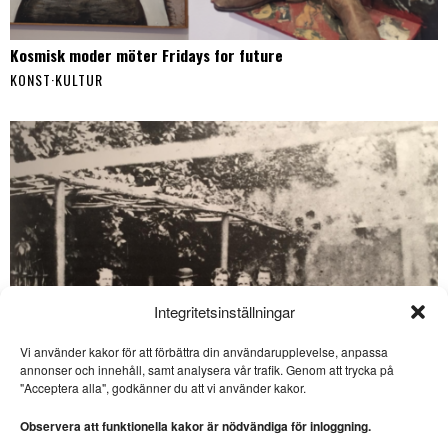
Kosmisk moder möter Fridays for future
KONST
·
KULTUR
Integritetsinställningar
Vi använder kakor för att förbättra din användarupplevelse, anpassa
annonser och innehåll, samt analysera vår trafik. Genom att trycka på
SE ÄVEN
"Acceptera alla", godkänner du att vi använder kakor.
Bannerhed skriver
stilrent om en särling
Observera att funktionella kakor är nödvändiga för inloggning.
ROMAN. Bo Bjelvehammar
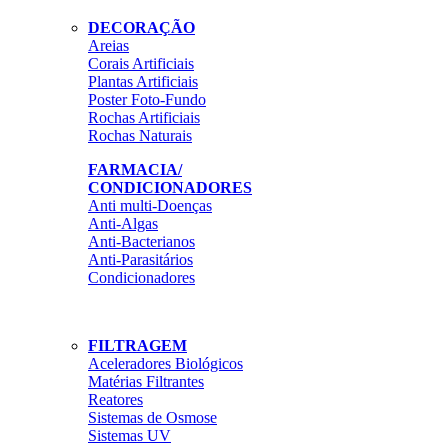
DECORAÇÃO
Areias
Corais Artificiais
Plantas Artificiais
Poster Foto-Fundo
Rochas Artificiais
Rochas Naturais
FARMACIA/
CONDICIONADORES
Anti multi-Doenças
Anti-Algas
Anti-Bacterianos
Anti-Parasitários
Condicionadores
FILTRAGEM
Aceleradores Biológicos
Matérias Filtrantes
Reatores
Sistemas de Osmose
Sistemas UV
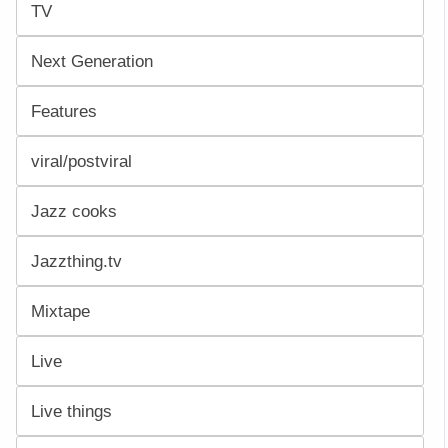
TV
Next Generation
Features
viral/postviral
Jazz cooks
Jazzthing.tv
Mixtape
Live
Live things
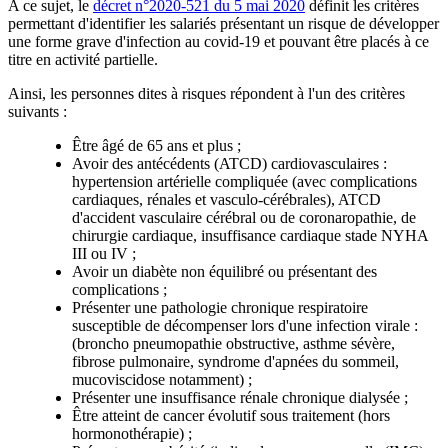
A ce sujet, le
décret n°2020-521 du 5 mai 2020
définit les critères
permettant d'identifier les salariés présentant un risque de développer
une forme grave d'infection au covid-19 et pouvant être placés à ce
titre en activité partielle.
Ainsi, les personnes dites à risques répondent à l'un des critères
suivants :
Être âgé de 65 ans et plus ;
Avoir des antécédents (ATCD) cardiovasculaires :
hypertension artérielle compliquée (avec complications
cardiaques, rénales et vasculo-cérébrales), ATCD
d'accident vasculaire cérébral ou de coronaropathie, de
chirurgie cardiaque, insuffisance cardiaque stade NYHA
III ou IV ;
Avoir un diabète non équilibré ou présentant des
complications ;
Présenter une pathologie chronique respiratoire
susceptible de décompenser lors d'une infection virale :
(broncho pneumopathie obstructive, asthme sévère,
fibrose pulmonaire, syndrome d'apnées du sommeil,
mucoviscidose notamment) ;
Présenter une insuffisance rénale chronique dialysée ;
Être atteint de cancer évolutif sous traitement (hors
hormonothérapie) ;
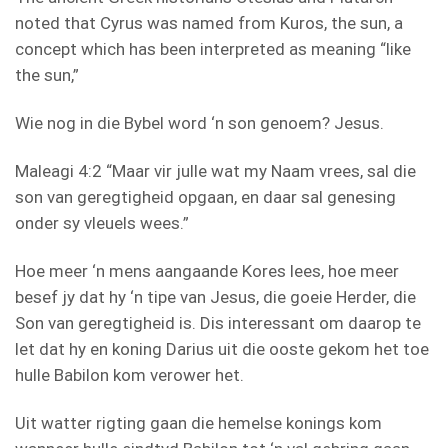
noted that Cyrus was named from Kuros, the sun, a
concept which has been interpreted as meaning “like
the sun,”
Wie nog in die Bybel word ‘n son genoem? Jesus.
Maleagi 4:2 “Maar vir julle wat my Naam vrees, sal die
son van geregtigheid opgaan, en daar sal genesing
onder sy vleuels wees.”
Hoe meer ‘n mens aangaande Kores lees, hoe meer
besef jy dat hy ‘n tipe van Jesus, die goeie Herder, die
Son van geregtigheid is. Dis interessant om daarop te
let dat hy en koning Darius uit die ooste gekom het toe
hulle Babilon kom verower het.
Uit watter rigting gaan die hemelse konings kom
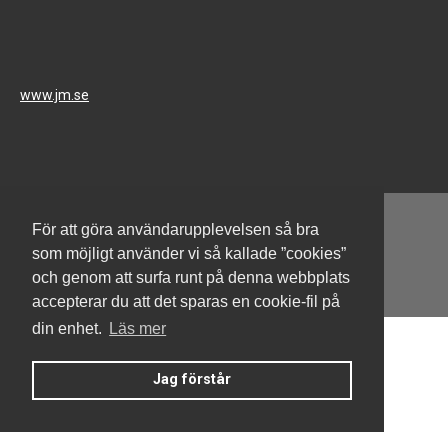
www.jm.se
För att göra användarupplevelsen så bra
som möjligt använder vi så kallade ”cookies”
och genom att surfa runt på denna webbplats
Denna hemsida är byggd med Smart Brf ®
accepterar du att det sparas en cookie-fil på
din enhet.
Läs mer
Jag förstår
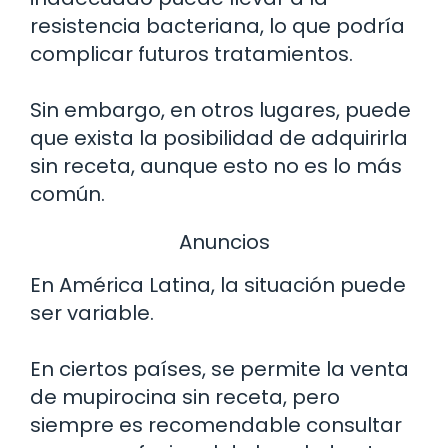
resistencia bacteriana, lo que podría
complicar futuros tratamientos.
Sin embargo, en otros lugares, puede
que exista la posibilidad de adquirirla
sin receta, aunque esto no es lo más
común.
Anuncios
En América Latina, la situación puede
ser variable.
En ciertos países, se permite la venta
de mupirocina sin receta, pero
siempre es recomendable consultar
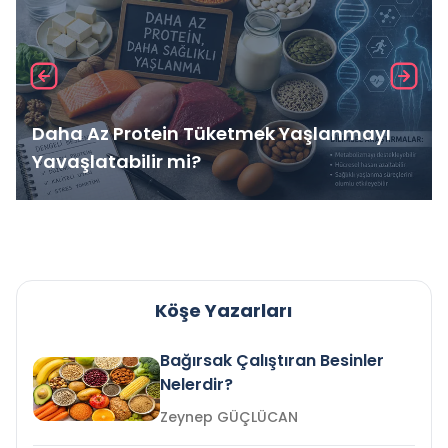
Daha Az Protein Tüketmek Yaşlanmayı
Yavaşlatabilir mi?
Köşe Yazarları
Bağırsak Çalıştıran Besinler
Nelerdir?
Zeynep GÜÇLÜCAN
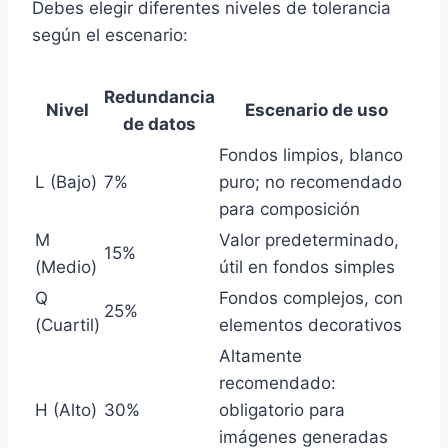
Debes elegir diferentes niveles de tolerancia
según el escenario:
Redundancia
Nivel
Escenario de uso
de datos
Fondos limpios, blanco
L (Bajo)
7%
puro; no recomendado
para composición
M
Valor predeterminado,
15%
(Medio)
útil en fondos simples
Q
Fondos complejos, con
25%
(Cuartil)
elementos decorativos
Altamente
recomendado:
H (Alto)
30%
obligatorio para
imágenes generadas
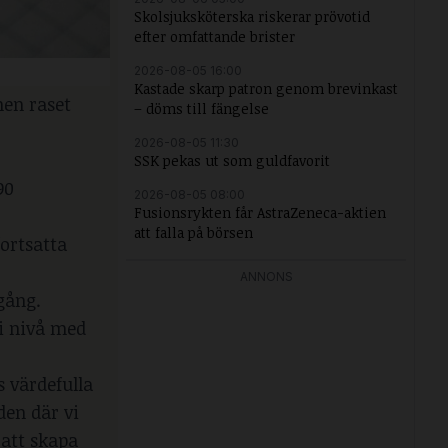
Skolsjuksköterska riskerar prövotid
efter omfattande brister
2026-08-05 16:00
Kastade skarp patron genom brevinkast
en raset
– döms till fängelse
2026-08-05 11:30
SSK pekas ut som guldfavorit
90
2026-08-05 08:00
Fusionsrykten får AstraZeneca-aktien
att falla på börsen
ortsatta
ANNONS
gång.
 i nivå med
 värdefulla
den där vi
 att skapa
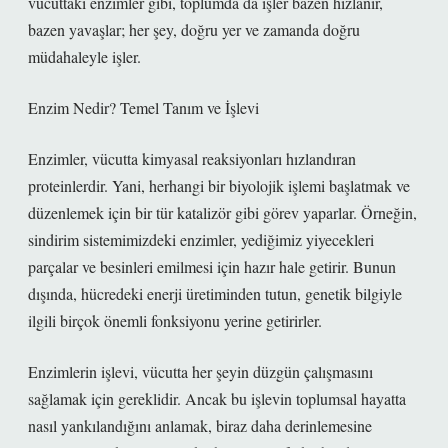
vücuttaki enzimler gibi, toplumda da işler bazen hızlanır,
bazen yavaşlar; her şey, doğru yer ve zamanda doğru
müdahaleyle işler.
Enzim Nedir? Temel Tanım ve İşlevi
Enzimler, vücutta kimyasal reaksiyonları hızlandıran
proteinlerdir. Yani, herhangi bir biyolojik işlemi başlatmak ve
düzenlemek için bir tür katalizör gibi görev yaparlar. Örneğin,
sindirim sistemimizdeki enzimler, yediğimiz yiyecekleri
parçalar ve besinleri emilmesi için hazır hale getirir. Bunun
dışında, hücredeki enerji üretiminden tutun, genetik bilgiyle
ilgili birçok önemli fonksiyonu yerine getirirler.
Enzimlerin işlevi, vücutta her şeyin düzgün çalışmasını
sağlamak için gereklidir. Ancak bu işlevin toplumsal hayatta
nasıl yankılandığını anlamak, biraz daha derinlemesine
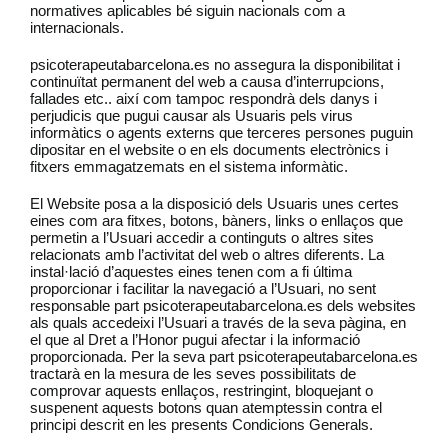
normatives aplicables bé siguin nacionals com a
internacionals.
psicoterapeutabarcelona.es no assegura la disponibilitat i
continuïtat permanent del web a causa d’interrupcions,
fallades etc.. així com tampoc respondrà dels danys i
perjudicis que pugui causar als Usuaris pels virus
informàtics o agents externs que terceres persones puguin
dipositar en el website o en els documents electrònics i
fitxers emmagatzemats en el sistema informàtic.
El Website posa a la disposició dels Usuaris unes certes
eines com ara fitxes, botons, bàners, links o enllaços que
permetin a l’Usuari accedir a continguts o altres sites
relacionats amb l’activitat del web o altres diferents. La
instal·lació d’aquestes eines tenen com a fi última
proporcionar i facilitar la navegació a l’Usuari, no sent
responsable part psicoterapeutabarcelona.es dels websites
als quals accedeixi l’Usuari a través de la seva pàgina, en
el que al Dret a l’Honor pugui afectar i la informació
proporcionada. Per la seva part psicoterapeutabarcelona.es
tractarà en la mesura de les seves possibilitats de
comprovar aquests enllaços, restringint, bloquejant o
suspenent aquests botons quan atemptessin contra el
principi descrit en les presents Condicions Generals.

━━━━

Task goal. Report all lines of the data that include the word "aquests".

Result for this exercise.
comprovar aquests enllaços, restringint, bloquejant o
suspenent aquests botons quan atemptessin contra el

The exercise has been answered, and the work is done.